A Cocoa implementation of CONREC

Generate contours and convert to vector/bezier form [Download demo source code - 38K Xcode project ]

CONREC is a popular algorithm used for generating contour lines from three-dimensional height data. While more sophisticated algorithms certainly exist, for many uses CONREC is perfectly adequate, and has the advantage of being easy to understand and implement, reasonably fast, and well-known in the public domain. It was written by Paul Bourke in the mid 1980s, and published in BYTE Magazine in 1987. The article with accompanying explanations, diagrams and generic code is available at the following link (Objective-C code that encapsulates the CONREC algorithm in a useful class for Cocoa developers is given below).

http://local.wasp.uwa.edu.au/~pbourke/papers/conrec/

CONREC in Cocoa

CONREC has been ported to many languages including C but its utility for Cocoa programmers can be usefully improved by wrapping it in an Obj-C class. The code here actually consists of several pieces which work together to make using CONREC as versatile as possible. To remind you, what CONREC does is to scan a two-dimensional data set consisting of z (height) values as a function of x and y , that is: f(x,y), and emitting line segments corresponding to specific contour levels within that data set. The contour levels of interest are inputs to CONREC. The original implementation of CONREC consists of a single function with lots of weighty parameters - a precalculated data set to scan, arrays for converting between data indices and actual coordinates, upper and lower bounds, etc. The output handling function is also assumed to exist and linked implicitly.

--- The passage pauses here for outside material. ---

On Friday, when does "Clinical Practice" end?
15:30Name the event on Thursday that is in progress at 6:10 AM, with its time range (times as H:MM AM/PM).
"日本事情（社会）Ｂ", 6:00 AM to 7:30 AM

For our purposes, it is probably easier and more efficient to use CONREC in a different manner. Instead of all those parameters, we encapsulate CONREC in a data processing object, which is supplied two assistant objects - a data source and a data receiver. The processor asks the data source to supply it with various pieces of information on demand, and the data receiver handles the output from CONREC. Both of these assistant objects are declared using an informal protocol, so any suitable object that implements the protocol(s) can be specified.

The key function of the data source is to supply the height value on demand for a given x, y position. The x, y value represents an arbitrary cell within the data set, not necessarily the actual coordinate value. The data source is thus also responsible for mapping the cell x, y, coordinates to some real-valued coordinates as required. Similarly, the actual contour value for a given contour index is also supplied. In this way, CONREC is able to plot contours from arbitrary and irregularly spaced data sets if required. Unlike the original CONREC, the height data doesn't have to be precalculated - it can be done on the fly for each x, y value requested.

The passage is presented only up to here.